Current activity and services
- In 2010, around 43% of cancer cases seen in the UK were caused by cell changes brought about by lifestyle and environmental factors.
- By far the largest modifiable risk factor for cancer is smoking, although excess weight, unhealthy diets and alcohol together with smoking causes about one third of those diagnosed in the UK each year for cancer. You can see more in a diagram about risk factors that contains the factors for each cancer
National Awareness and Early Diagnosis Initiative (NAEDI)
To improve early diagnosis and awareness, Bedfordshire CCG is aiming to improve patient awareness of cancer symptoms and early diagnosis by primary care. NAEDI has four main work streams:
- Achieving early presentation by public and patients to primary care, increasing public awareness of cancer signs and symptoms/seriousness and overcoming barriers to presentation and improving user experience. The Be Clear on Cancer brand was developed by the Department of Health and has been in use since January 2011 to promote awareness and early diagnosis of cancer locally, regionally and nationally by raising awareness of the symptoms of various types of cancer. The last one was on respiratory symptoms ending in October 2016. It included TV, press, radio advertising and events Be Clear on Cancer
- The National Cancer Intelligence Network produces General Practice profiles, which bring together a range of data relevant to cancer in primary care, and allow practices to make comparisons General Practice profiles
- The ACE programme (Accelerate Coordinate and Evaluate) is looking to build on service and pathway development activity happening in England to improve early diagnosis and, through robust evaluation, inform the commissioning intentions of the future
- The NAEDI research workstream is funded by a consortium of partners and supports innovative research projects and training for early diagnosis researchers across the UK
A Macmillan GP has been appointed to work across the entire Bedfordshire area.
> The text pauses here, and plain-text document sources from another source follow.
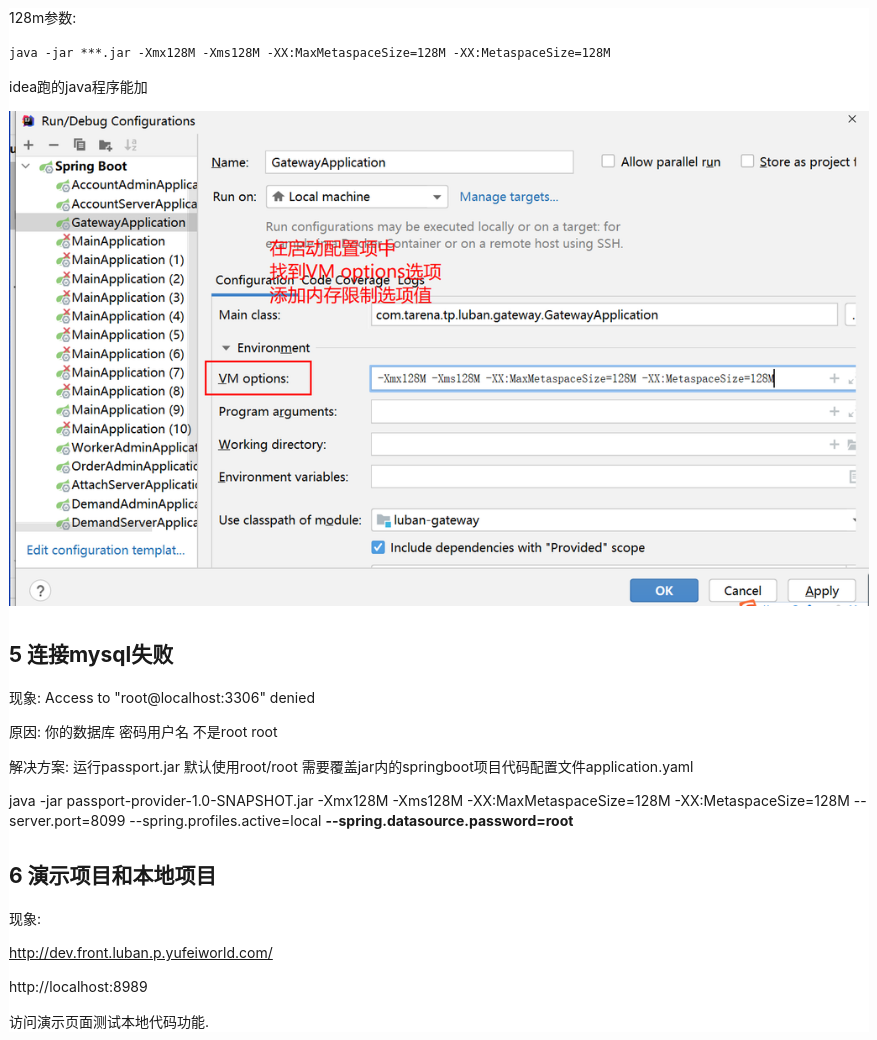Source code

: 128m参数:

```shell
java -jar ***.jar -Xmx128M -Xms128M -XX:MaxMetaspaceSize=128M -XX:MetaspaceSize=128M
```

idea跑的java程序能加

![image-20230726142040993](assets/image-20230726142040993.png)

## 5 连接mysql失败

现象: Access to "root@localhost:3306" denied

原因: 你的数据库 密码用户名 不是root root

解决方案: 运行passport.jar 默认使用root/root 需要覆盖jar内的springboot项目代码配置文件application.yaml

java -jar passport-provider-1.0-SNAPSHOT.jar -Xmx128M -Xms128M -XX:MaxMetaspaceSize=128M -XX:MetaspaceSize=128M --server.port=8099 --spring.profiles.active=local **--spring.datasource.password=root**

## 6 演示项目和本地项目

现象:

http://dev.front.luban.p.yufeiworld.com/

http://localhost:8989

访问演示页面测试本地代码功能.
They acts on the whole cancer journey from supporting early diagnosis of cancer, living with cancer and supporting patients in primary and community care. They make practice visits, education events and engaging with the CCGs.
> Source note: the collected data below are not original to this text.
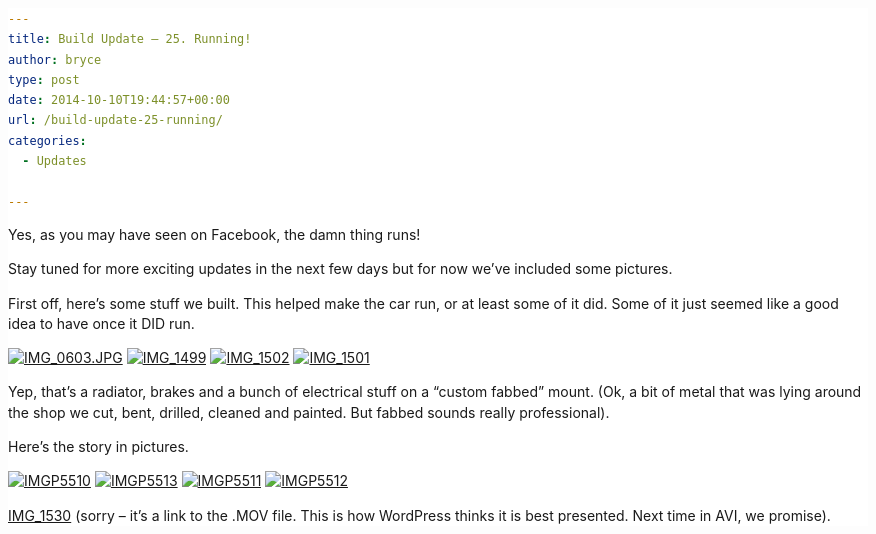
```yaml
---
title: Build Update – 25. Running!
author: bryce
type: post
date: 2014-10-10T19:44:57+00:00
url: /build-update-25-running/
categories:
  - Updates

---
```

Yes, as you may have seen on Facebook, the damn thing runs!
  
Stay tuned for more exciting updates in the next few days but for now we&#8217;ve included some pictures.



First off, here&#8217;s some stuff we built. This helped make the car run, or at least some of it did. Some of it just seemed like a good idea to have once it DID run.

<a href="http://www.rallysputnik.com/build-update-25-running/img_0603-jpg/" rel="attachment wp-att-908"><img class="alignnone size-large wp-image-908" src="http://www.rallysputnik.com/wp-content/uploads/IMG_0603.JPG-1024x768.jpeg" alt="IMG_0603.JPG" width="584" height="438" srcset="https://www.rallysputnik.com/wp-content/uploads/IMG_0603.JPG-1024x768.jpeg 1024w, https://www.rallysputnik.com/wp-content/uploads/IMG_0603.JPG-300x225.jpeg 300w, https://www.rallysputnik.com/wp-content/uploads/IMG_0603.JPG-400x300.jpeg 400w, https://www.rallysputnik.com/wp-content/uploads/IMG_0603.JPG-900x675.jpeg 900w" sizes="(max-width: 584px) 100vw, 584px" /></a> <a href="http://www.rallysputnik.com/build-update-25-running/img_1499/" rel="attachment wp-att-909"><img class="alignnone size-large wp-image-909" src="http://www.rallysputnik.com/wp-content/uploads/IMG_1499-1024x768.jpg" alt="IMG_1499" width="584" height="438" srcset="https://www.rallysputnik.com/wp-content/uploads/IMG_1499-1024x768.jpg 1024w, https://www.rallysputnik.com/wp-content/uploads/IMG_1499-300x225.jpg 300w, https://www.rallysputnik.com/wp-content/uploads/IMG_1499-400x300.jpg 400w, https://www.rallysputnik.com/wp-content/uploads/IMG_1499-900x675.jpg 900w" sizes="(max-width: 584px) 100vw, 584px" /></a> <a href="http://www.rallysputnik.com/build-update-25-running/img_1502/" rel="attachment wp-att-911"><img class="alignnone size-large wp-image-911" src="http://www.rallysputnik.com/wp-content/uploads/IMG_1502-1024x768.jpg" alt="IMG_1502" width="584" height="438" srcset="https://www.rallysputnik.com/wp-content/uploads/IMG_1502-1024x768.jpg 1024w, https://www.rallysputnik.com/wp-content/uploads/IMG_1502-300x225.jpg 300w, https://www.rallysputnik.com/wp-content/uploads/IMG_1502-400x300.jpg 400w, https://www.rallysputnik.com/wp-content/uploads/IMG_1502-900x675.jpg 900w" sizes="(max-width: 584px) 100vw, 584px" /></a> <a href="http://www.rallysputnik.com/build-update-25-running/img_1501/" rel="attachment wp-att-910"><img class="alignnone size-large wp-image-910" src="http://www.rallysputnik.com/wp-content/uploads/IMG_1501-1024x768.jpg" alt="IMG_1501" width="584" height="438" srcset="https://www.rallysputnik.com/wp-content/uploads/IMG_1501-1024x768.jpg 1024w, https://www.rallysputnik.com/wp-content/uploads/IMG_1501-300x225.jpg 300w, https://www.rallysputnik.com/wp-content/uploads/IMG_1501-400x300.jpg 400w, https://www.rallysputnik.com/wp-content/uploads/IMG_1501-900x675.jpg 900w" sizes="(max-width: 584px) 100vw, 584px" /></a>

Yep, that&#8217;s a radiator, brakes and a bunch of electrical stuff on a &#8220;custom fabbed&#8221; mount. (Ok, a bit of metal that was lying around the shop we cut, bent, drilled, cleaned and painted. But fabbed sounds really professional).

Here&#8217;s the story in pictures.

<a href="http://www.rallysputnik.com/build-update-25-running/imgp5510/" rel="attachment wp-att-912"><img class="alignnone size-large wp-image-912" src="http://www.rallysputnik.com/wp-content/uploads/IMGP5510-1024x768.jpg" alt="IMGP5510" width="584" height="438" srcset="https://www.rallysputnik.com/wp-content/uploads/IMGP5510-1024x768.jpg 1024w, https://www.rallysputnik.com/wp-content/uploads/IMGP5510-300x225.jpg 300w, https://www.rallysputnik.com/wp-content/uploads/IMGP5510-400x300.jpg 400w, https://www.rallysputnik.com/wp-content/uploads/IMGP5510-900x675.jpg 900w" sizes="(max-width: 584px) 100vw, 584px" /></a> <a href="http://www.rallysputnik.com/build-update-25-running/imgp5513/" rel="attachment wp-att-915"><img class="alignnone size-large wp-image-915" src="http://www.rallysputnik.com/wp-content/uploads/IMGP5513-1024x768.jpg" alt="IMGP5513" width="584" height="438" srcset="https://www.rallysputnik.com/wp-content/uploads/IMGP5513-1024x768.jpg 1024w, https://www.rallysputnik.com/wp-content/uploads/IMGP5513-300x225.jpg 300w, https://www.rallysputnik.com/wp-content/uploads/IMGP5513-400x300.jpg 400w, https://www.rallysputnik.com/wp-content/uploads/IMGP5513-900x675.jpg 900w" sizes="(max-width: 584px) 100vw, 584px" /></a> <a href="http://www.rallysputnik.com/build-update-25-running/imgp5511/" rel="attachment wp-att-913"><img class="alignnone size-large wp-image-913" src="http://www.rallysputnik.com/wp-content/uploads/IMGP5511-1024x768.jpg" alt="IMGP5511" width="584" height="438" srcset="https://www.rallysputnik.com/wp-content/uploads/IMGP5511-1024x768.jpg 1024w, https://www.rallysputnik.com/wp-content/uploads/IMGP5511-300x225.jpg 300w, https://www.rallysputnik.com/wp-content/uploads/IMGP5511-400x300.jpg 400w, https://www.rallysputnik.com/wp-content/uploads/IMGP5511-900x675.jpg 900w" sizes="(max-width: 584px) 100vw, 584px" /></a> <a href="http://www.rallysputnik.com/build-update-25-running/imgp5512/" rel="attachment wp-att-914"><img class="alignnone size-large wp-image-914" src="http://www.rallysputnik.com/wp-content/uploads/IMGP5512-1024x768.jpg" alt="IMGP5512" width="584" height="438" srcset="https://www.rallysputnik.com/wp-content/uploads/IMGP5512-1024x768.jpg 1024w, https://www.rallysputnik.com/wp-content/uploads/IMGP5512-300x225.jpg 300w, https://www.rallysputnik.com/wp-content/uploads/IMGP5512-400x300.jpg 400w, https://www.rallysputnik.com/wp-content/uploads/IMGP5512-900x675.jpg 900w" sizes="(max-width: 584px) 100vw, 584px" /></a>

[IMG_1530][1] (sorry &#8211; it&#8217;s a link to the .MOV file. This is how WordPress thinks it is best presented. Next time in AVI, we promise).

 [1]: http://www.rallysputnik.com/?attachment_id=916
Cancer screening programmes
The NHS Breast Screening Programme, NHS Cervical Screening Programme and the NHS Bowel Cancer Screening Programme are nationally coordinated. All national screening programmes have national standards to be met and are subjected to rigorous external quality assurance processes. Full details of the evidence base, national standards and annual statistical data are available from the website. The levels of deprivation and proportions of different ethnic groups may influence screening performance.
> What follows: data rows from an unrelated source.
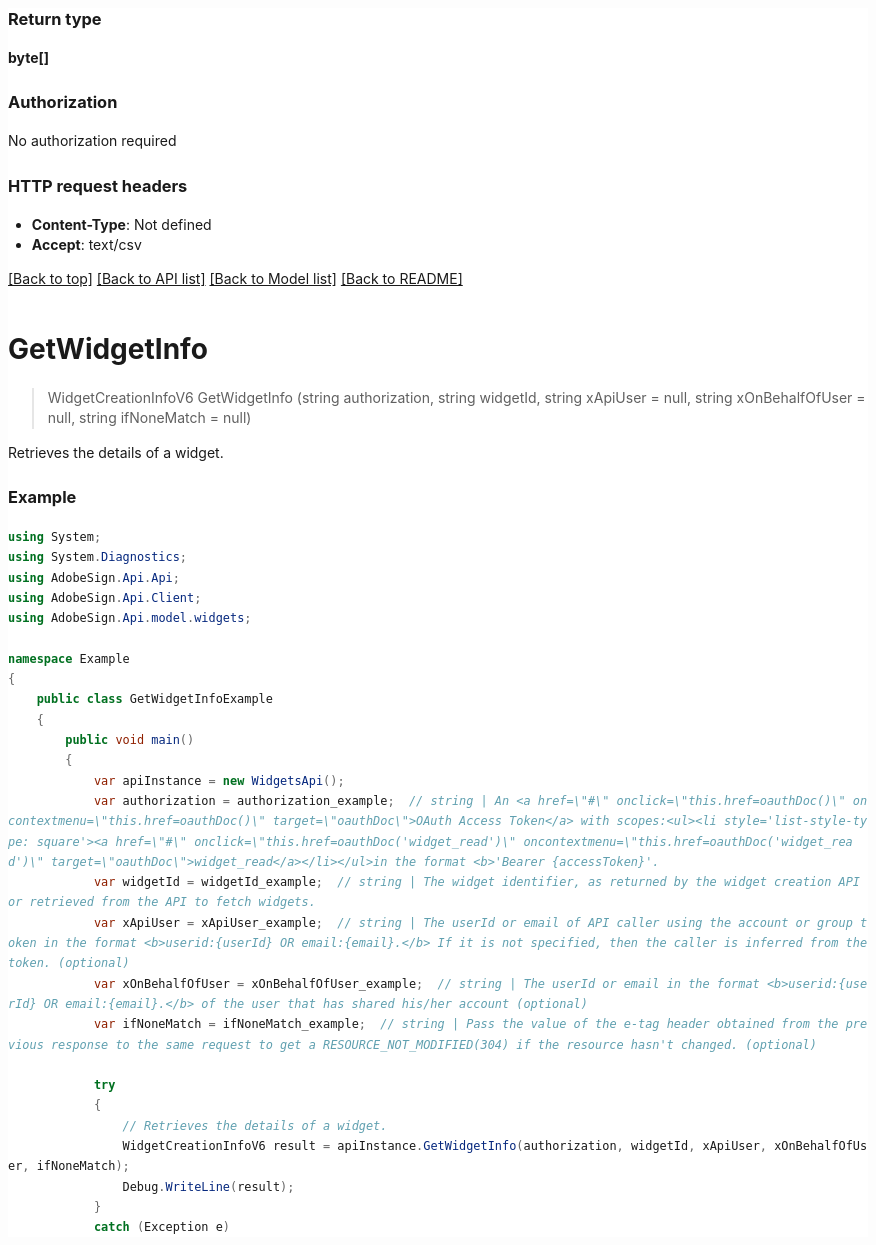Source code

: ### Return type

**byte[]**

### Authorization

No authorization required

### HTTP request headers

 - **Content-Type**: Not defined
 - **Accept**: text/csv

[[Back to top]](#) [[Back to API list]](../README.md#documentation-for-api-endpoints) [[Back to Model list]](../README.md#documentation-for-models) [[Back to README]](../README.md)

<a name="getwidgetinfo"></a>
# **GetWidgetInfo**
> WidgetCreationInfoV6 GetWidgetInfo (string authorization, string widgetId, string xApiUser = null, string xOnBehalfOfUser = null, string ifNoneMatch = null)

Retrieves the details of a widget.

### Example
```csharp
using System;
using System.Diagnostics;
using AdobeSign.Api.Api;
using AdobeSign.Api.Client;
using AdobeSign.Api.model.widgets;

namespace Example
{
    public class GetWidgetInfoExample
    {
        public void main()
        {
            var apiInstance = new WidgetsApi();
            var authorization = authorization_example;  // string | An <a href=\"#\" onclick=\"this.href=oauthDoc()\" oncontextmenu=\"this.href=oauthDoc()\" target=\"oauthDoc\">OAuth Access Token</a> with scopes:<ul><li style='list-style-type: square'><a href=\"#\" onclick=\"this.href=oauthDoc('widget_read')\" oncontextmenu=\"this.href=oauthDoc('widget_read')\" target=\"oauthDoc\">widget_read</a></li></ul>in the format <b>'Bearer {accessToken}'.
            var widgetId = widgetId_example;  // string | The widget identifier, as returned by the widget creation API or retrieved from the API to fetch widgets.
            var xApiUser = xApiUser_example;  // string | The userId or email of API caller using the account or group token in the format <b>userid:{userId} OR email:{email}.</b> If it is not specified, then the caller is inferred from the token. (optional) 
            var xOnBehalfOfUser = xOnBehalfOfUser_example;  // string | The userId or email in the format <b>userid:{userId} OR email:{email}.</b> of the user that has shared his/her account (optional) 
            var ifNoneMatch = ifNoneMatch_example;  // string | Pass the value of the e-tag header obtained from the previous response to the same request to get a RESOURCE_NOT_MODIFIED(304) if the resource hasn't changed. (optional) 

            try
            {
                // Retrieves the details of a widget.
                WidgetCreationInfoV6 result = apiInstance.GetWidgetInfo(authorization, widgetId, xApiUser, xOnBehalfOfUser, ifNoneMatch);
                Debug.WriteLine(result);
            }
            catch (Exception e)
```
The Local Authority Public Health supports national campaigns on cervical (June and January), bowel (April) and breast (October) cancers. They work with Cancer Research UK, HealthWatch Bedfordshire and a community organisation to promote screening uptake and addressing inequality.
This programme offers mammographic screening on a 3-yearly basis for women aged 50—70 with older women able to self-refer. The age extension has started bringing all women aged 47—73 into the programme over a six year period so that by 2017 all women will be offered their first screen between ages 47—50 and eight subsequent screens offered at 3-yearly intervals. Age extension is being introduced as a randomised process in line with national guidance. This means at some GP practices, women aged 47—50 will be included whereas in others women aged 70—73. However by 2017 all women in the wider age range will be invited.
Along with this age extension, breast screening is being transferred to a digital X-ray equipment to improve the quality of the images.
In 2016, breast screening coverage was 78.8%; Central Bedfordshire had results above the national target of 70% for the past year. If a GP practice deprivation was low, the performance tended to be high.
This programme offers screening for women aged 25—49 every three years and for women aged 50—64 every five years.
In 2016, cervical screening coverage was 77.2%; this is a lower rate compared with the national target coverage (80%). Coverage is lower in the 25-49 age-group than that of the 50-64 group. If GP practice deprivation was low, the performance tended to be high.
This programme started in 2009 offering screening to those aged 60—69. The screening is offered on a 2-yearly cycle. The uptake was counted as the percentage who returned their Faecal Occult Blood test (FOBt) test kits within 12 weeks. In October 2012 NHS Bedfordshire offered age-extension so that screening was available to those aged 60—74 years.
Bowel scope (flexible sigmoidoscopy) screening is a one-off invitation to all people aged 55 years. The rollout is being implemented as a phased process; full rollout is expected to be completed by the end of 2016/17. In Bedfordshire the plan is to introduce a new bowel scope screening list every 3 months, alternating between Luton and Bedford sites.
In 2016, bowel screening uptake was 58.7%. Performance was above target (52%). There has been a national drop in uptake as the programme develops and recalls previous participants. If GP practice deprivation was low, the performance tended to be high.